For example, I have codes (coffeescript) like this:
sortedLatLng = _(w)
.sortBy (x) -> x.time
.map (x) -> [x.longitude,x.latitude]
.uniq((x)-> x[0].toFixed(3) + "," + x[1].toFixed(3)) # keep three decimal to merge nearby points
console.log(sortedLatLng.value())
myFunction1(sortedLatLng.value())
myFunction2(sortedLatLng.value())
console.log(sortedLatLng.reverse().value())
This may be chained by other lodash method later. Meanwhile, its value may be necessary to be extracted. I was justing wonder whether it will cache the result. I didn't find how it is implemented in its documentation..

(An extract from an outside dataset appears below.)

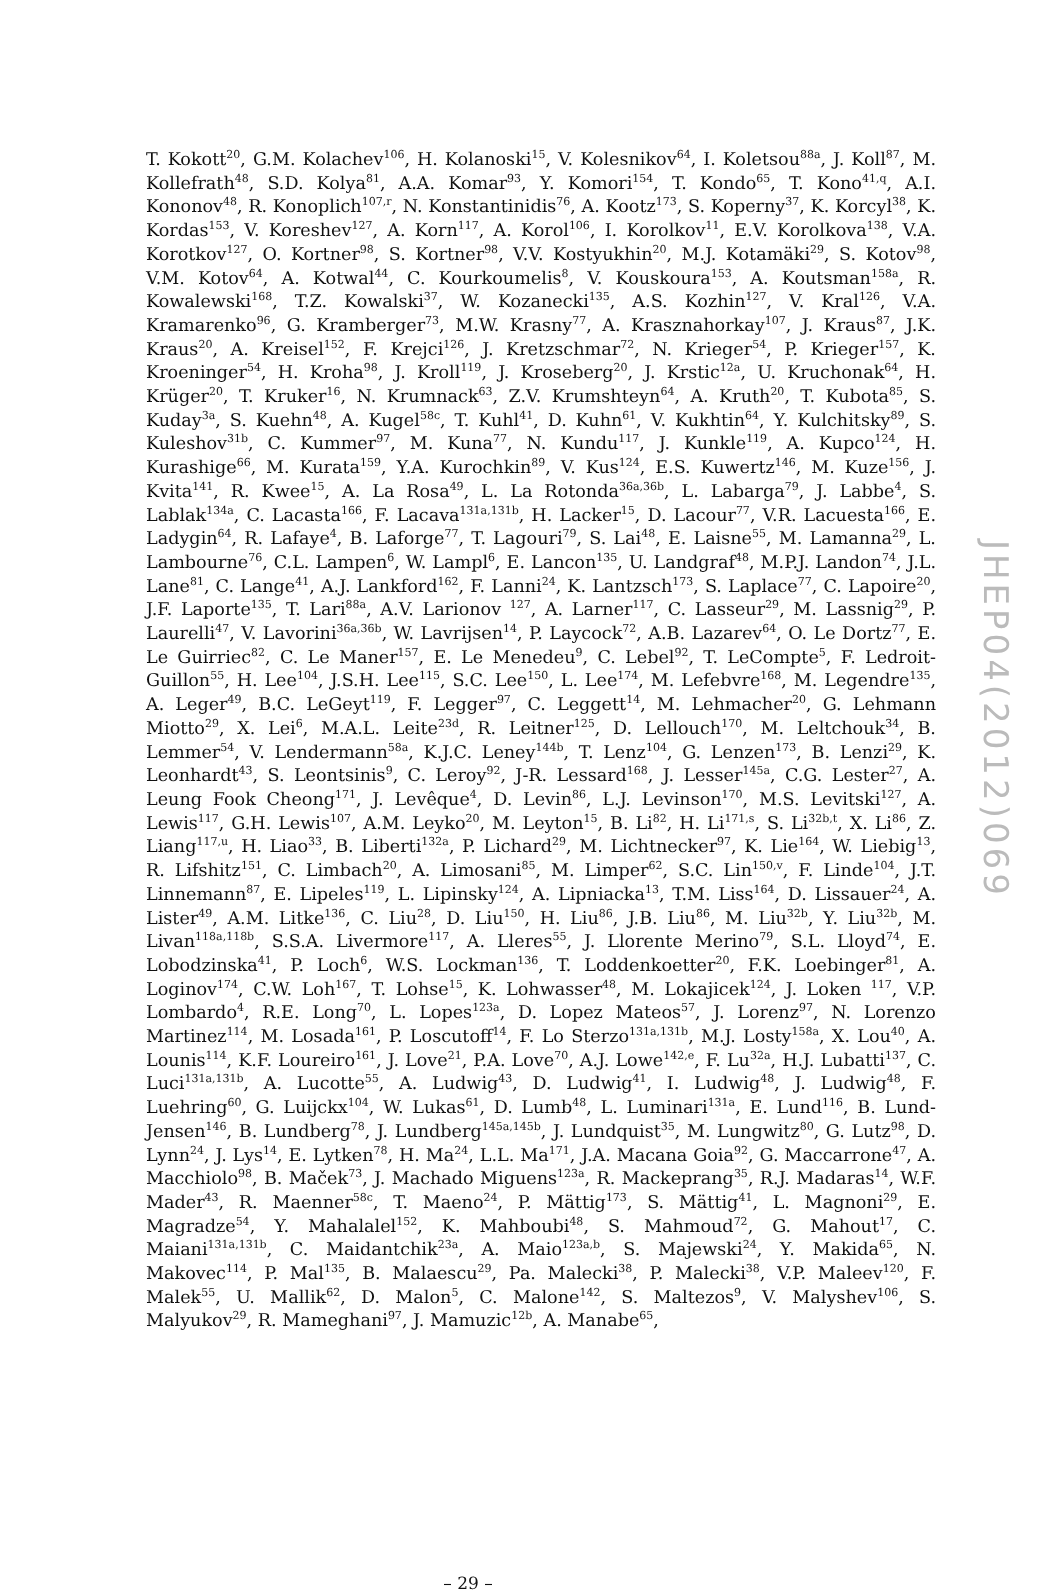T. Kokott<sup>20</sup>, G.M. Kolachev<sup>106</sup>, H. Kolanoski<sup>15</sup>, V. Kolesnikov<sup>64</sup>, I. Koletsou<sup>88a</sup>, J. Koll<sup>87</sup>, M. Kollefrath<sup>48</sup>, S.D. Kolya<sup>81</sup>, A.A. Komar<sup>93</sup>, Y. Komori<sup>154</sup>, T. Kondo<sup>65</sup>, T. Kono<sup>41,q</sup>, A.I. Kononov<sup>48</sup>, R. Konoplich<sup>107,r</sup>, N. Konstantinidis<sup>76</sup>, A. Kootz<sup>173</sup>, S. Koperny<sup>37</sup>, K. Korcyl<sup>38</sup>, K. Kordas<sup>153</sup>, V. Koreshev<sup>127</sup>, A. Korn<sup>117</sup>, A. Korol<sup>106</sup>, I. Korolkov<sup>11</sup>, E.V. Korolkova<sup>138</sup>, V.A. Korotkov<sup>127</sup>, O. Kortner<sup>98</sup>, S. Kortner<sup>98</sup>, V.V. Kostyukhin<sup>20</sup>, M.J. Kotamäki<sup>29</sup>, S. Kotov<sup>98</sup>, V.M. Kotov<sup>64</sup>, A. Kotwal<sup>44</sup>, C. Kourkoumelis<sup>8</sup>, V. Kouskoura<sup>153</sup>, A. Koutsman<sup>158a</sup>, R. Kowalewski<sup>168</sup>, T.Z. Kowalski<sup>37</sup>, W. Kozanecki<sup>135</sup>, A.S. Kozhin<sup>127</sup>, V. Kral<sup>126</sup>, V.A. Kramarenko<sup>96</sup>, G. Kramberger<sup>73</sup>, M.W. Krasny<sup>77</sup>, A. Krasznahorkay<sup>107</sup>, J. Kraus<sup>87</sup>, J.K. Kraus<sup>20</sup>, A. Kreisel<sup>152</sup>, F. Krejci<sup>126</sup>, J. Kretzschmar<sup>72</sup>, N. Krieger<sup>54</sup>, P. Krieger<sup>157</sup>, K. Kroeninger<sup>54</sup>, H. Kroha<sup>98</sup>, J. Kroll<sup>119</sup>, J. Kroseberg<sup>20</sup>, J. Krstic<sup>12a</sup>, U. Kruchonak<sup>64</sup>, H. Krüger<sup>20</sup>, T. Kruker<sup>16</sup>, N. Krumnack<sup>63</sup>, Z.V. Krumshteyn<sup>64</sup>, A. Kruth<sup>20</sup>, T. Kubota<sup>85</sup>, S. Kuday<sup>3a</sup>, S. Kuehn<sup>48</sup>, A. Kugel<sup>58c</sup>, T. Kuhl<sup>41</sup>, D. Kuhn<sup>61</sup>, V. Kukhtin<sup>64</sup>, Y. Kulchitsky<sup>89</sup>, S. Kuleshov<sup>31b</sup>, C. Kummer<sup>97</sup>, M. Kuna<sup>77</sup>, N. Kundu<sup>117</sup>, J. Kunkle<sup>119</sup>, A. Kupco<sup>124</sup>, H. Kurashige<sup>66</sup>, M. Kurata<sup>159</sup>, Y.A. Kurochkin<sup>89</sup>, V. Kus<sup>124</sup>, E.S. Kuwertz<sup>146</sup>, M. Kuze<sup>156</sup>, J. Kvita<sup>141</sup>, R. Kwee<sup>15</sup>, A. La Rosa<sup>49</sup>, L. La Rotonda<sup>36a,36b</sup>, L. Labarga<sup>79</sup>, J. Labbe<sup>4</sup>, S. Lablak<sup>134a</sup>, C. Lacasta<sup>166</sup>, F. Lacava<sup>131a,131b</sup>, H. Lacker<sup>15</sup>, D. Lacour<sup>77</sup>, V.R. Lacuesta<sup>166</sup>, E. Ladygin<sup>64</sup>, R. Lafaye<sup>4</sup>, B. Laforge<sup>77</sup>, T. Lagouri<sup>79</sup>, S. Lai<sup>48</sup>, E. Laisne<sup>55</sup>, M. Lamanna<sup>29</sup>, L. Lambourne<sup>76</sup>, C.L. Lampen<sup>6</sup>, W. Lampl<sup>6</sup>, E. Lancon<sup>135</sup>, U. Landgraf<sup>48</sup>, M.P.J. Landon<sup>74</sup>, J.L. Lane<sup>81</sup>, C. Lange<sup>41</sup>, A.J. Lankford<sup>162</sup>, F. Lanni<sup>24</sup>, K. Lantzsch<sup>173</sup>, S. Laplace<sup>77</sup>, C. Lapoire<sup>20</sup>, J.F. Laporte<sup>135</sup>, T. Lari<sup>88a</sup>, A.V. Larionov <sup>127</sup>, A. Larner<sup>117</sup>, C. Lasseur<sup>29</sup>, M. Lassnig<sup>29</sup>, P. Laurelli<sup>47</sup>, V. Lavorini<sup>36a,36b</sup>, W. Lavrijsen<sup>14</sup>, P. Laycock<sup>72</sup>, A.B. Lazarev<sup>64</sup>, O. Le Dortz<sup>77</sup>, E. Le Guirriec<sup>82</sup>, C. Le Maner<sup>157</sup>, E. Le Menedeu<sup>9</sup>, C. Lebel<sup>92</sup>, T. LeCompte<sup>5</sup>, F. Ledroit-Guillon<sup>55</sup>, H. Lee<sup>104</sup>, J.S.H. Lee<sup>115</sup>, S.C. Lee<sup>150</sup>, L. Lee<sup>174</sup>, M. Lefebvre<sup>168</sup>, M. Legendre<sup>135</sup>, A. Leger<sup>49</sup>, B.C. LeGeyt<sup>119</sup>, F. Legger<sup>97</sup>, C. Leggett<sup>14</sup>, M. Lehmacher<sup>20</sup>, G. Lehmann Miotto<sup>29</sup>, X. Lei<sup>6</sup>, M.A.L. Leite<sup>23d</sup>, R. Leitner<sup>125</sup>, D. Lellouch<sup>170</sup>, M. Leltchouk<sup>34</sup>, B. Lemmer<sup>54</sup>, V. Lendermann<sup>58a</sup>, K.J.C. Leney<sup>144b</sup>, T. Lenz<sup>104</sup>, G. Lenzen<sup>173</sup>, B. Lenzi<sup>29</sup>, K. Leonhardt<sup>43</sup>, S. Leontsinis<sup>9</sup>, C. Leroy<sup>92</sup>, J-R. Lessard<sup>168</sup>, J. Lesser<sup>145a</sup>, C.G. Lester<sup>27</sup>, A. Leung Fook Cheong<sup>171</sup>, J. Levêque<sup>4</sup>, D. Levin<sup>86</sup>, L.J. Levinson<sup>170</sup>, M.S. Levitski<sup>127</sup>, A. Lewis<sup>117</sup>, G.H. Lewis<sup>107</sup>, A.M. Leyko<sup>20</sup>, M. Leyton<sup>15</sup>, B. Li<sup>82</sup>, H. Li<sup>171,s</sup>, S. Li<sup>32b,t</sup>, X. Li<sup>86</sup>, Z. Liang<sup>117,u</sup>, H. Liao<sup>33</sup>, B. Liberti<sup>132a</sup>, P. Lichard<sup>29</sup>, M. Lichtnecker<sup>97</sup>, K. Lie<sup>164</sup>, W. Liebig<sup>13</sup>, R. Lifshitz<sup>151</sup>, C. Limbach<sup>20</sup>, A. Limosani<sup>85</sup>, M. Limper<sup>62</sup>, S.C. Lin<sup>150,v</sup>, F. Linde<sup>104</sup>, J.T. Linnemann<sup>87</sup>, E. Lipeles<sup>119</sup>, L. Lipinsky<sup>124</sup>, A. Lipniacka<sup>13</sup>, T.M. Liss<sup>164</sup>, D. Lissauer<sup>24</sup>, A. Lister<sup>49</sup>, A.M. Litke<sup>136</sup>, C. Liu<sup>28</sup>, D. Liu<sup>150</sup>, H. Liu<sup>86</sup>, J.B. Liu<sup>86</sup>, M. Liu<sup>32b</sup>, Y. Liu<sup>32b</sup>, M. Livan<sup>118a,118b</sup>, S.S.A. Livermore<sup>117</sup>, A. Lleres<sup>55</sup>, J. Llorente Merino<sup>79</sup>, S.L. Lloyd<sup>74</sup>, E. Lobodzinska<sup>41</sup>, P. Loch<sup>6</sup>, W.S. Lockman<sup>136</sup>, T. Loddenkoetter<sup>20</sup>, F.K. Loebinger<sup>81</sup>, A. Loginov<sup>174</sup>, C.W. Loh<sup>167</sup>, T. Lohse<sup>15</sup>, K. Lohwasser<sup>48</sup>, M. Lokajicek<sup>124</sup>, J. Loken <sup>117</sup>, V.P. Lombardo<sup>4</sup>, R.E. Long<sup>70</sup>, L. Lopes<sup>123a</sup>, D. Lopez Mateos<sup>57</sup>, J. Lorenz<sup>97</sup>, N. Lorenzo Martinez<sup>114</sup>, M. Losada<sup>161</sup>, P. Loscutoff<sup>14</sup>, F. Lo Sterzo<sup>131a,131b</sup>, M.J. Losty<sup>158a</sup>, X. Lou<sup>40</sup>, A. Lounis<sup>114</sup>, K.F. Loureiro<sup>161</sup>, J. Love<sup>21</sup>, P.A. Love<sup>70</sup>, A.J. Lowe<sup>142,e</sup>, F. Lu<sup>32a</sup>, H.J. Lubatti<sup>137</sup>, C. Luci<sup>131a,131b</sup>, A. Lucotte<sup>55</sup>, A. Ludwig<sup>43</sup>, D. Ludwig<sup>41</sup>, I. Ludwig<sup>48</sup>, J. Ludwig<sup>48</sup>, F. Luehring<sup>60</sup>, G. Luijckx<sup>104</sup>, W. Lukas<sup>61</sup>, D. Lumb<sup>48</sup>, L. Luminari<sup>131a</sup>, E. Lund<sup>116</sup>, B. Lund-Jensen<sup>146</sup>, B. Lundberg<sup>78</sup>, J. Lundberg<sup>145a,145b</sup>, J. Lundquist<sup>35</sup>, M. Lungwitz<sup>80</sup>, G. Lutz<sup>98</sup>, D. Lynn<sup>24</sup>, J. Lys<sup>14</sup>, E. Lytken<sup>78</sup>, H. Ma<sup>24</sup>, L.L. Ma<sup>171</sup>, J.A. Macana Goia<sup>92</sup>, G. Maccarrone<sup>47</sup>, A. Macchiolo<sup>98</sup>, B. Maček<sup>73</sup>, J. Machado Miguens<sup>123a</sup>, R. Mackeprang<sup>35</sup>, R.J. Madaras<sup>14</sup>, W.F. Mader<sup>43</sup>, R. Maenner<sup>58c</sup>, T. Maeno<sup>24</sup>, P. Mättig<sup>173</sup>, S. Mättig<sup>41</sup>, L. Magnoni<sup>29</sup>, E. Magradze<sup>54</sup>, Y. Mahalalel<sup>152</sup>, K. Mahboubi<sup>48</sup>, S. Mahmoud<sup>72</sup>, G. Mahout<sup>17</sup>, C. Maiani<sup>131a,131b</sup>, C. Maidantchik<sup>23a</sup>, A. Maio<sup>123a,b</sup>, S. Majewski<sup>24</sup>, Y. Makida<sup>65</sup>, N. Makovec<sup>114</sup>, P. Mal<sup>135</sup>, B. Malaescu<sup>29</sup>, Pa. Malecki<sup>38</sup>, P. Malecki<sup>38</sup>, V.P. Maleev<sup>120</sup>, F. Malek<sup>55</sup>, U. Mallik<sup>62</sup>, D. Malon<sup>5</sup>, C. Malone<sup>142</sup>, S. Maltezos<sup>9</sup>, V. Malyshev<sup>106</sup>, S. Malyukov<sup>29</sup>, R. Mameghani<sup>97</sup>, J. Mamuzic<sup>12b</sup>, A. Manabe<sup>65</sup>,
– 29 –
JHEP04(2012)069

Will it be calculated once or twice for:
myFunction1(sortedLatLng.value())
myFunction2(sortedLatLng.value())
Does anyone have ideas about this?
When you create a lodash wrapper, the wrapped value is stored within the wrapper. For example:
var wrapper = _([ 1, 2, 3 ]);
Here, [ 1, 2, 3 ]
is stored in wrapper
, and any chained operations added to the wrapper are passed this value. Chained operations are stored , not executed. For example:
var wrapper = _([ 1, 2, 3 ]).map(function(item) {
console.log('mapping');
return item;
});
This code creates a wrapper with a map()
operation, but doesn't execute it. Instead, it stores the chained operations so that when value()
is called, it can execute them:
var wrapper = _([ 1, 2, 3 ]).map(function(item) {
console.log('mapping');
return item;
});
wrapper.value()
// mapping
// ...
Calling value()
again on this wrapper will simply repeat the same operations on the wrapped value - results aren't cached.